The silence lasted for some two minutes. Dolly was thinking about herself. Her humiliation, which she always felt, echoed especially painfully in her when her sister reminded her of it. She had not expected such cruelty from her sister and was angry with her. But suddenly she heard the rustling of a dress, along with the sound of suppressed sobs bursting out, and someone’s arms encircled her neck from below. Kitty was kneeling before her.

‘Dolinka, I’m so, so unhappy!’ she whispered guiltily.

And she hid her sweet, tear-bathed face in Darya Alexandrovna’s skirts.

As if tears were the necessary lubricant without which the machine of mutual communication could not work successfully, the two sisters, after these tears, started talking, not about what preoccupied them, but about unrelated things, and yet they understood each other. Kitty understood that her poor sister had been struck to the depths of her heart by the words she had spoken in passion about her husband’s unfaithfulness and her humiliation, but that she forgave her. Dolly, for her part, understood everything she had wanted to know; she was satisfied that her guesses were right, that Kitty’s grief, her incurable grief, was precisely that Levin had made a proposal and that she had refused him, while Vronsky had deceived her, and that she was ready to love Levin and hate Vronsky. Kitty did not say a word about it; she spoke only of her state of mind.

‘I have no grief,’ she said, once she had calmed down, ‘but can you understand that everything has become vile, disgusting, coarse to me, and my own self first of all? You can’t imagine what vile thoughts I have about everything.’

‘Why, what kind of vile thoughts could you have?’ Dolly asked, smiling.

‘The most, most vile and coarse - I can’t tell you. It’s not anguish, or boredom, it’s much worse. As if all that was good in me got hidden, and only what’s most vile was left. Well, how can I tell you?’ she went on, seeing the perplexity in her sister’s eyes. ‘Papa started saying to me just now ... it seems to me all he thinks is that I’ve got to get married. Mama takes me to a ball: it seems to me she only takes me in order to get me married quickly and be rid of me. I know it’s not true, but I can’t drive these thoughts away. The so-called suitors I can’t even look at. It seems as if they’re taking my measurements. Before it was simply a pleasure for me to go somewhere in a ball gown, I admired myself; now I feel ashamed, awkward. Well, what do you want! The doctor ... Well ...’

Kitty faltered; she wanted to go on to say that ever since this change had taken place in her, Stepan Arkadyich had become unbearably disagreeable to her, and that she could not see him without picturing the most coarse and ugly things.

‘Well, yes, I picture things in the most coarse, vile way,’ she went on. ‘It’s my illness. Maybe it will pass ...’

‘But don’t think ...’

‘I can’t help it. I feel good only with children, only in your house.’

‘It’s too bad you can’t visit me.’

‘No, I will come. I’ve had scarlet fever, and I’ll persuade maman.’

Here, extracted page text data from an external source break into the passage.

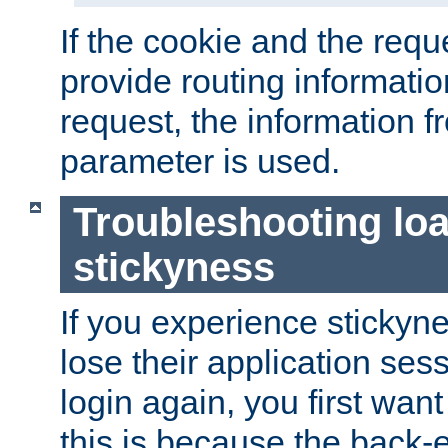
If the cookie and the req
provide routing informati
request, the information f
parameter is used.
Troubleshooting lo
stickyness
If you experience stickyne
lose their application ses
login again, you first wan
this is because the back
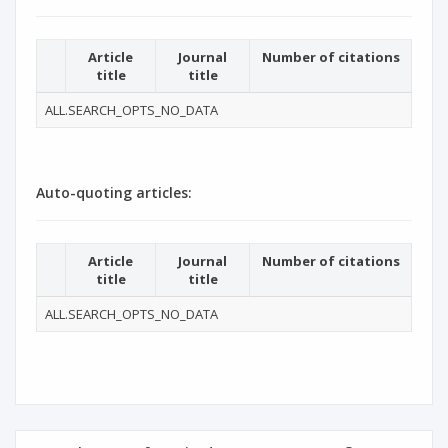
Article
Journal
Number of citations
title
title
ALL.SEARCH_OPTS_NO_DATA
Auto-quoting articles:
Article
Journal
Number of citations
title
title
ALL.SEARCH_OPTS_NO_DATA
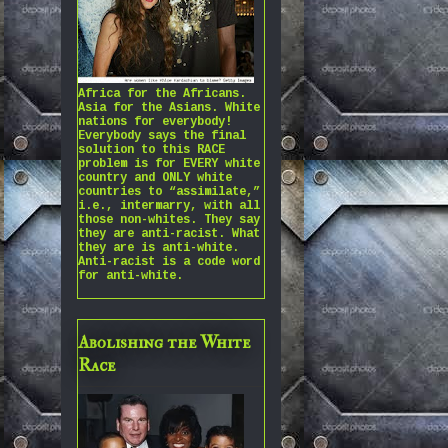
Africa for the Africans.
Asia for the Asians. White
nations for everybody!
Everybody says the final
solution to this RACE
problem is for EVERY white
country and ONLY white
countries to “assimilate,”
i.e., intermarry, with all
those non-whites. They say
they are anti-racist. What
they are is anti-white.
Anti-racist is a code word
for anti-white.
Abolishing the White
Race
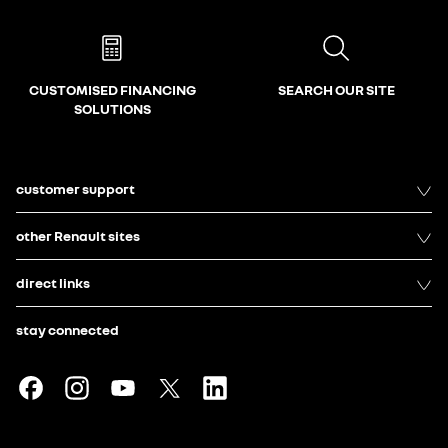
CUSTOMISED FINANCING
SEARCH OUR SITE
SOLUTIONS
customer support
other Renault sites
direct links
stay connected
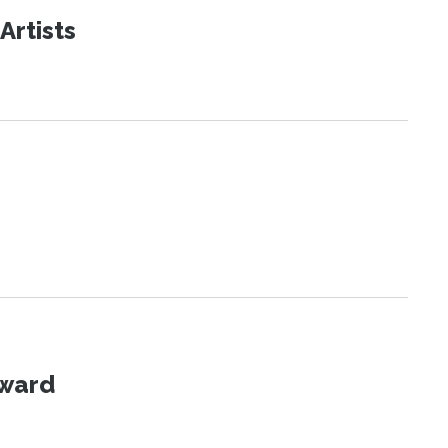
Artists
Award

Kitty got her way and moved to her sister‘s, and there spent the whole time of the scarlet fever, which did come, taking care of the children. The two sisters nursed all six children back to health, but Kitty’s condition did not improve, and during the Great Lent1 the Shcherbatskys went abroad.

IV

There is essentially one highest circle in Petersburg; they all know each other, and even call on each other. But this big circle has its subdivisions. Anna Arkadyevna Karenina had friends and close connections in three different circles. One was her husband’s official service circle, consisting of his colleagues and subordinates, who, in social condition, were connected or divided in the most varied and whimsical way. It was hard now for Anna to remember the sense of almost pious respect she had first felt for all these people. Now she knew them all as people know each other in a provincial town; knew who had which habits and weaknesses, whose shoe pinched on which foot; knew their relations to one another and to the main centre; knew who sided with whom, and how, and in what; and who agreed or disagreed with whom, and about what; but this circle of governmental, male interests never could interest her, despite Countess Lydia Ivanovna’s promptings, and she avoided it.